Another “cherry picked” story about SJWs, this time from The Atlantic.
Last fall, student protesters at Yale University demanded that Professor Nicholas Christakis, an academic star who has successfully mentored Ivy League undergraduates for years, step down from his position as faculty-in-residence at Silliman College, along with his wife, Erika Christakis, who shared in the job’s duties.
This is a very interesting and telling story. Erika Christakis wrote an email to the students of Silliman College after the Yale administration had put one out about offensive Halloween costumes. Essentially all Christakis was trying to do was empower the Silliman College students to make their own decisions concerning costumes and/or how they react to those that might offend. In reality, what she was doing was making the case that they were wise enough and mature enough to handle that without a directive from above.

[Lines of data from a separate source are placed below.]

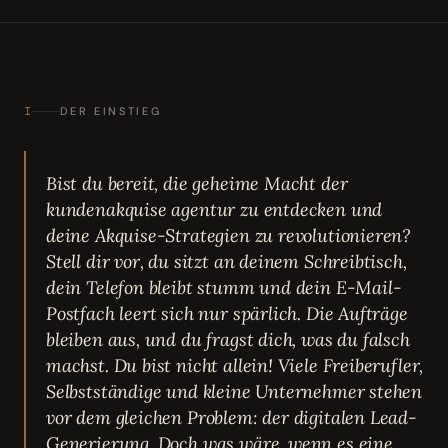
I
DER EINSTIEG
Bist du bereit, die geheime Macht der
kundenakquise agentur zu entdecken und
deine Akquise-Strategien zu revolutionieren?
Stell dir vor, du sitzt an deinem Schreibtisch,
dein Telefon bleibt stumm und dein E-Mail-
Postfach leert sich nur spärlich. Die Aufträge
bleiben aus, und du fragst dich, was du falsch
machst. Du bist nicht allein! Viele Freiberufler,
Selbstständige und kleine Unternehmer stehen
vor dem gleichen Problem: der digitalen Lead-
Generierung. Doch was wäre, wenn es eine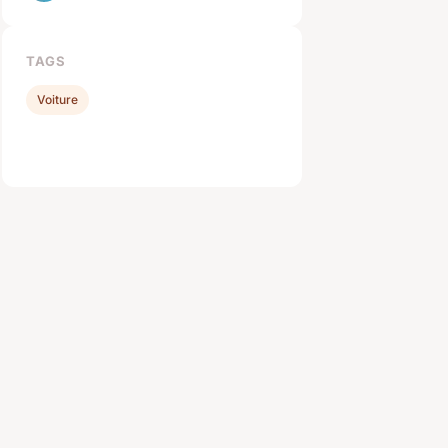
TAGS
Voiture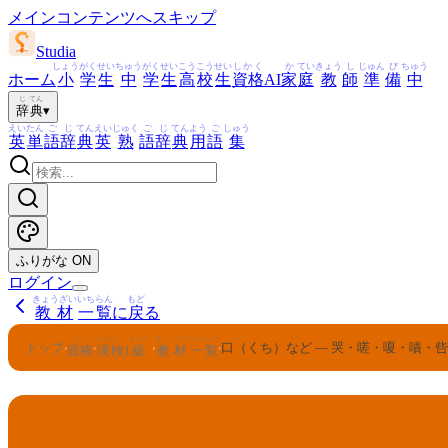
メインコンテンツへスキップ
Studia
しょう
がく
せい
ちゅう
がく
せい
こう
こう
せい
しかく
か
てい
きょう
し
じゅん
び
ちゅう
ホーム
小
学
生
中
学
生
高
校
生
資格
AI
家
庭
教
師
準
備
中
じ
てん
辞
典
▾
えい
たん
ご
じ
てん
えい
じゅく
ご
じ
てん
よう
ご
しゅう
英
単
語
辞
典
英
熟
語
辞
典
用
語
集
ふりがな
ON
ログイン
きょうざい
いちらん
もど
教材
一覧
に
戻
る
しかく
かんけん
きゅう
きょうざい
いちらん
トップ
口（くち）など — 哭・嗟・嗄・嘖・
›
›
›
›
資格
漢検
1
級
教材
一覧
かんけん
きゅう
1
漢検
級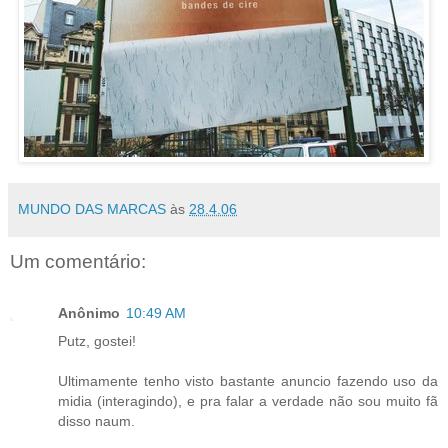
MUNDO DAS MARCAS
às
28.4.06
Um comentário:
Anônimo
10:49 AM
Putz, gostei!
Ultimamente tenho visto bastante anuncio fazendo uso da
midia (interagindo), e pra falar a verdade não sou muito fã
disso naum.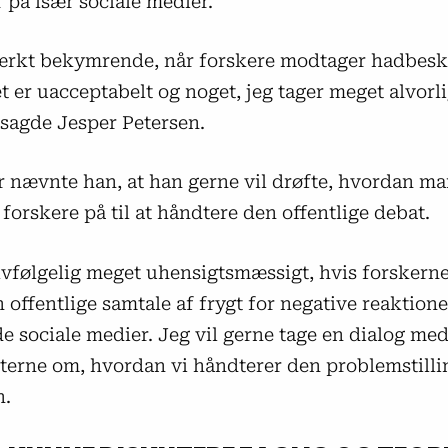
 på især sociale medier.
tærkt bekymrende, når forskere modtager hadbesk
et er uacceptabelt og noget, jeg tager meget alvorl
 sagde Jesper Petersen.
 nævnte han, at han gerne vil drøfte, hvordan m
forskere på til at håndtere den offentlige debat.
elvfølgelig meget uhensigtsmæssigt, hvis forskern
n offentlige samtale af frygt for negative reaktion
e sociale medier. Jeg vil gerne tage en dialog me
eterne om, hvordan vi håndterer den problemstilli
n.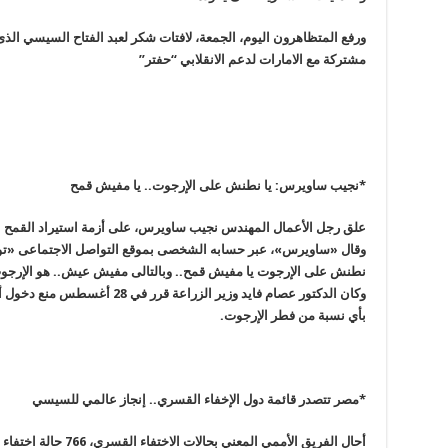
ورفع المتظاهرون اليوم، الجمعة، لافتات شكر لعبد الفتاح السيسي ال
مشتركة مع الامارات لدعم الانقلابي “حفتر
”
*نجيب ساويرس: يا نطنش على الإرجوت.. يا مفيش قمح
علق رجل الأعمال المهندس نجيب ساويرس، على أزمة استيراد القمح 
وقال
«
ساويرس»، عبر حسابه الشخصى بموقع التواصل الاجتماعى «تويت
نطنش على الإرجوت يا مفيش قمح.. وبالتالى مفيش عيش
..
هو الإرجو
وكان الدكتور عصام فايد وزير الزرا
بأي نسبة من فطر الإرجوت
.
*مصر تتصدر قائمة دول الإخفاء القسري.. إنجاز عالمي للسيسي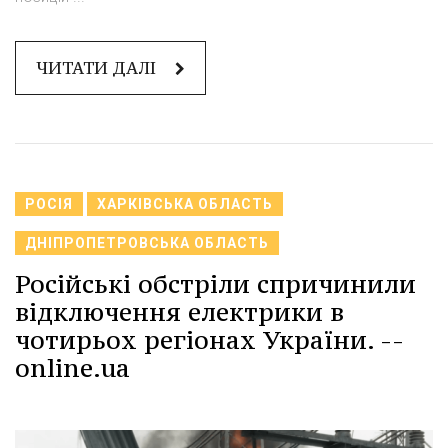
ЧИТАТИ ДАЛІ
РОСІЯ
ХАРКІВСЬКА ОБЛАСТЬ
ДНІПРОПЕТРОВСЬКА ОБЛАСТЬ
Російські обстріли спричинили
відключення електрики в
чотирьох регіонах України. --
online.ua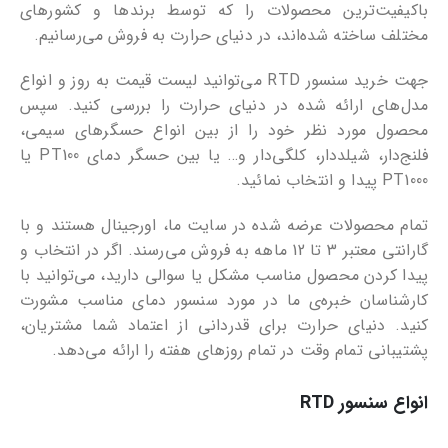
باکیفیت‌ترین محصولات را که توسط برندها و کشورهای
مختلف ساخته شده‌اند، در دنیای حرارت به فروش می‌رسانیم.
جهت خرید سنسور RTD می‌توانید لیست قیمت به روز و انواع
مدل‌های ارائه شده در دنیای حرارت را بررسی کنید. سپس
محصول مورد نظر خود را از بین انواع حسگرهای سیمی،
فلنج‌دار، شیلددار، کلگی‌دار و… یا بین حسگر دمای PT100 یا
PT1000 پیدا و انتخاب نمائید.
تمام محصولات عرضه شده در سایت ما، اورجینال هستند و با
گارانتی معتبر 3 تا 12 ماهه به فروش می‌رسند. اگر در انتخاب و
پیدا کردن محصول مناسب مشکل یا سوالی دارید، می‌توانید با
کارشناسان خبره‌ی ما در مورد سنسور دمای مناسب مشورت
کنید. دنیای حرارت برای قدردانی از اعتماد شما مشتریان،
پشتیبانی تمام وقت در تمام روزهای هفته را ارائه می‌دهد.
انواع سنسور RTD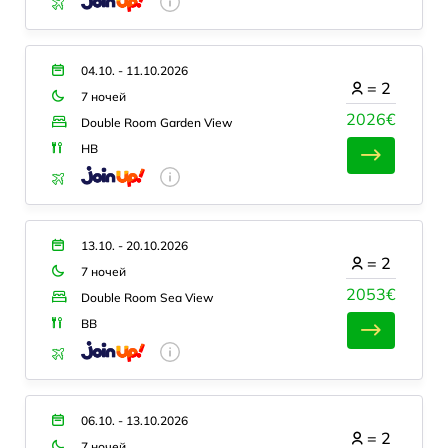
04.10. - 11.10.2026
=
2
7 ночей
2026€
Double Room Garden View
HB
13.10. - 20.10.2026
=
2
7 ночей
2053€
Double Room Sea View
BB
06.10. - 13.10.2026
=
2
7 ночей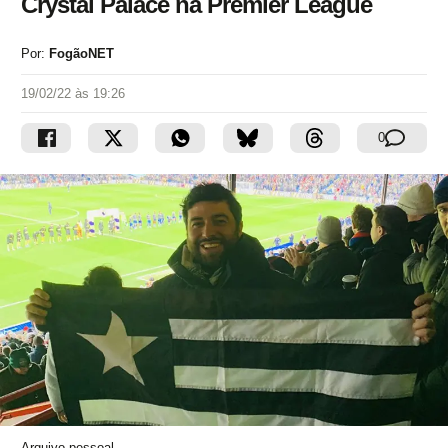
Crystal Palace na Premier League
Por:
FogãoNET
19/02/22 às 19:26
0
Arquivo pessoal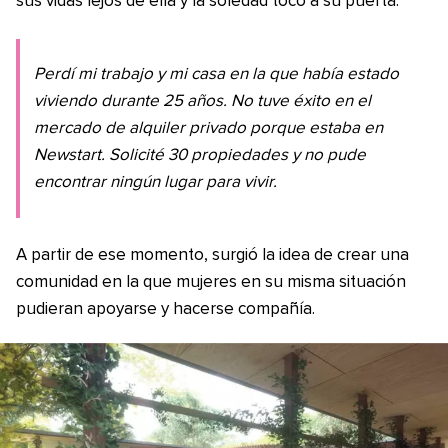
sus vidas lejos de ella y la soledad tocó a su puerta.
Perdí mi trabajo y mi casa en la que había estado
viviendo durante 25 años. No tuve éxito en el
mercado de alquiler privado porque estaba en
Newstart. Solicité 30 propiedades y no pude
encontrar ningún lugar para vivir.
A partir de ese momento, surgió la idea de crear una
comunidad en la que mujeres en su misma situación
pudieran apoyarse y hacerse compañía.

Boy was she wrong. The article also points to the disconnect between what the students believe is the role of the college and what the faculty believe it to be. To put it succinctly, the difference between a parent and a mentor. Interesting read.
Meanwhile at Harvard:
Earlier this month, Harvard President Drew Faust announced that students who joined single-sex organizations would be subject to punitive measures. They would be ineligible for certain scholarships and could not accept formal leadership roles in official campus groups. The policy is intended to quash the existence of politically disfavored extracurricular groups, like fraternities. It will also hurt female-only clubs.
Of course Harvard is a private institution and can do whatever it wants, but in this case it generated a backlash that reached into the faculty ranks. It seems the faculty is a bit miffed about the unilateral nature of this directive and it appears they plan to kill it
A group of the faculty put together a resolution:
“Harvard College shall not discriminate against students on the basis of organizations they join,” the proposal reads.

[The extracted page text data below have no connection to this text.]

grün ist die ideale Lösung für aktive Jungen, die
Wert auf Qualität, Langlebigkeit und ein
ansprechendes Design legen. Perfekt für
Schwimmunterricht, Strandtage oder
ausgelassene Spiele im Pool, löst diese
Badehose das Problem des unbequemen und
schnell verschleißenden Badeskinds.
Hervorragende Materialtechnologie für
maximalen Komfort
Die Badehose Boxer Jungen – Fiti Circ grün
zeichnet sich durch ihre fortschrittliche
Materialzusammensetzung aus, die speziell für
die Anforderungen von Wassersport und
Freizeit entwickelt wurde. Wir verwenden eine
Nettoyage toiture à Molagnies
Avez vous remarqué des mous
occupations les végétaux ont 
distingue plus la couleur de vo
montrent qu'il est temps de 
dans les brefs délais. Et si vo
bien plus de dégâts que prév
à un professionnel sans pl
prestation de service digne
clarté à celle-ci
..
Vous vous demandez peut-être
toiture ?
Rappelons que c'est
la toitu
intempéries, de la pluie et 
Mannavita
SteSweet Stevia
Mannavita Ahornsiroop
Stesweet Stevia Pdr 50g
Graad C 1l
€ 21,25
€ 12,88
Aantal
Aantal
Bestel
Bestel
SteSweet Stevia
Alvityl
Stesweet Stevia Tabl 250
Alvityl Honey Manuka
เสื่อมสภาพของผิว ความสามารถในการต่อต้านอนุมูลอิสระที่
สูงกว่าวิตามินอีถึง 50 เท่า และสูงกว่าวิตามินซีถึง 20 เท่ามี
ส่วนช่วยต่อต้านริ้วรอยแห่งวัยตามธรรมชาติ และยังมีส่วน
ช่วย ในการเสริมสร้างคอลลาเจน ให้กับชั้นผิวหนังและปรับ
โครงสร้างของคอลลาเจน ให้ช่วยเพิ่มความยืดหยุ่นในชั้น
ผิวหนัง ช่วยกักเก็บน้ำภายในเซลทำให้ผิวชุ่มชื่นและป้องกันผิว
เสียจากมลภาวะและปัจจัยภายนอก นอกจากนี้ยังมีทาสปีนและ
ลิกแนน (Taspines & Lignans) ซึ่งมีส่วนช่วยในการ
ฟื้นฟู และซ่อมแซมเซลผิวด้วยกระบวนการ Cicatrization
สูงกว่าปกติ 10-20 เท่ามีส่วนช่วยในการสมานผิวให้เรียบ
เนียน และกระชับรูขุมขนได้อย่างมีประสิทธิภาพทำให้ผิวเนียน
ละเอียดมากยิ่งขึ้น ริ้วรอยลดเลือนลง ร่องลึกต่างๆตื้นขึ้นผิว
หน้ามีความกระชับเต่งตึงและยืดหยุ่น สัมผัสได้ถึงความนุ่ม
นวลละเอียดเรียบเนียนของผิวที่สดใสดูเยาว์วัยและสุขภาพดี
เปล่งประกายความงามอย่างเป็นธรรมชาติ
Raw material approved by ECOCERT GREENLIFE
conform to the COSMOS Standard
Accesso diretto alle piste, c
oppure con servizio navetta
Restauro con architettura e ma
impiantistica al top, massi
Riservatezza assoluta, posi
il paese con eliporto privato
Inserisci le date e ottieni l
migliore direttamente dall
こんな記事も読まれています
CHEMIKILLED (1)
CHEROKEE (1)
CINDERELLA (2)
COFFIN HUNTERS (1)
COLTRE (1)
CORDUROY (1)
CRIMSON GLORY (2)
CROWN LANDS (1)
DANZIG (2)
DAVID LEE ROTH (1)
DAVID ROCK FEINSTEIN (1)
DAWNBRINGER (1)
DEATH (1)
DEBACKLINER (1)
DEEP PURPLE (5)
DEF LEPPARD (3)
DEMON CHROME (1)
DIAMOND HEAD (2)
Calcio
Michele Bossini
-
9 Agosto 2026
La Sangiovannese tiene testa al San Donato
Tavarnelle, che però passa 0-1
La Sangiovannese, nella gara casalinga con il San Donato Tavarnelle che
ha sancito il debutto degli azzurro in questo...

The resolution is a shot across the bow for the administration, which would need faculty approval to implement the sanctions policy if it requires a change to the student handbook.
Faculty leaders interviewed by the Crimson said they weren’t consulted before the school announced the new policy
Now, if these colleges and universities would only stand up against the ridiculous SJW student demands and outrageous conduct, we might begin to believe the adults were in charge again.
Finally, the chief apologist for America is on the road again. Barack Obama visited Hiroshima and was photographed embracing a survivor of the nuclear blast there. On a human level, I get it. But this isn’t just some every day American choosing to do that. In fact, nothing the President of the United States does is done without some purpose in mind and frankly, the purpose that seems obvious, at least to me, is to physically express sorrow for the US doing what was necessary to win and end WW II.
Of course it is fashionable today to attempt to do things like that. Contextless gestures that ignore the reality of the history of the time. The fact that even after the bomb was dropped on Hiroshima, the War Council split which meant the war continued. And Nagasaki brought the same result. It took the unprecedented intervention of the Emperor to finally see surrender happen. The Japanese had a 14,000,000 man home militia as well as over 2,000,000 troops. They’d saved many thousands of kamikaze craft (submarines, aircraft and boats) for use if invaded. Casualties were estimated to run about a million on the US side and untold millions on the Japanese side.
The one who should be hugging people is the Emperor of Japan, saying Japan is sorry to the dwindling survivors of Pearl Harbor.
Harry Truman got it right:
Have a safe Memorial Day weekend and don’t forget that Memorial Day is for honoring those who’ve fallen in service and defense of our country – like the sailors at Pearl Harbor.